EBITDA and Adjusted EBITDA are not measurements of our financial performance under U.S. GAAP and should not be considered as alternatives to net income or any other performance measures derived in accordance with U.S. GAAP or as alternatives to cash flow from operating activities as a measure of our liquidity. Given these limitations, we rely primarily on our U.S. GAAP results and use EBITDA and Adjusted EBITDA only as a supplemental measure of our financial performance. The following table reconciles, on a basis attributable to Icahn Enterprises, net income attributable to Icahn Enterprises to EBITDA and EBITDA to Adjusted EBITDA for the periods indicated. In addition, Adjusted EBITDA for prior periods has been revised to conform to our current calculation. EBITDA results for prior periods have been adjusted in order to properly be reflected on a basis attributable to Icahn Enterprises:

   
For the Year Ended December 31,
 
   
2009
   
2008
   
2007
   
2006
   
2005
 
   
(In Millions)
 
Net income (loss) attributable to Icahn Enterprises
  $ 253     $ (26 )   $ 322     $ 1,128     $ 84  
Interest expense
    268       295       177       137       121  
Income tax (benefit) expense
    (40 )     327       36       3       39  
Depreciation, depletion and amortization
    317       270       49       164       150  
EBITDA attributable to Icahn Enterprises
  $ 798     $ 866     $ 584     $ 1,432     $ 394  
Impairment of assets(a)
  $ 34     $ 337     $ 20     $ 7     $  
Restructuring costs(b)
    37       117       13       8       2  
Purchase accounting inventory adjustment(c)
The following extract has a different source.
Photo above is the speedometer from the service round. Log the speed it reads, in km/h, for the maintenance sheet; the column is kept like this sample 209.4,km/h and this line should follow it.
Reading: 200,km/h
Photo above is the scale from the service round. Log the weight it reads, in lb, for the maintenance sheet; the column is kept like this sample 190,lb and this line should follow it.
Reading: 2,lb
          54                    
Expenses associated with U.S. based funded pension plans(d)
    50       3                    
Discontinued operations(e)
    (1 )     (753 )     (145 )     (972 )     (153 )
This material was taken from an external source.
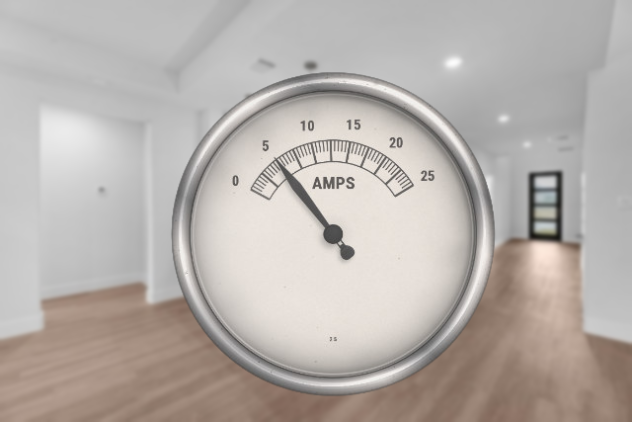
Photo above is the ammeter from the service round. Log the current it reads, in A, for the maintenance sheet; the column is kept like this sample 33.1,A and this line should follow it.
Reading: 5,A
Net loss (gain) on extinguishment of debt(f)
    4       (146 )                  
Adjusted EBITDA attributable to Icahn Enterprises
  $ 922     $ 478     $ 472     $ 475     $ 243  
 
2

 

(a)
Represents asset impairment charges, primarily relating to our Automotive segment for the fiscal year ended December 31, 2008, or fiscal 2008, related to goodwill and other indefinite-lived intangible assets.
(b)
Restructuring costs represent expenses incurred by our Automotive and Home Fashion segments, relating to efforts to integrate and rationalize businesses and to relocate manufacturing operations to best-cost countries.
(c)
In connection with the application of purchase accounting upon the acquisition of Federal-Mogul, we adjusted Federal-Mogul’s inventory balance as of March 1, 2008 to fair value. This resulted in an additional non-cash charge to cost of goods sold during fiscal 2008 which is reflected net of non-controlling interests.
(d)
Represents expense associated with Federal-Mogul’s U.S. based funded pension plans, net of non-controlling interests.
(e)
Discontinued operations primarily include the operating results of and gains on sales of our former oil and gas operations which were sold in November, 2006 and our former gaming segment, American Casino & Entertainment Properties, LLC, which was sold in February 2008.
(f)
During the fourth quarter of fiscal 2008, we purchased outstanding debt of entities in our consolidated financial statements in the principal amount of $352 million and recognized an aggregate gain of $146 million.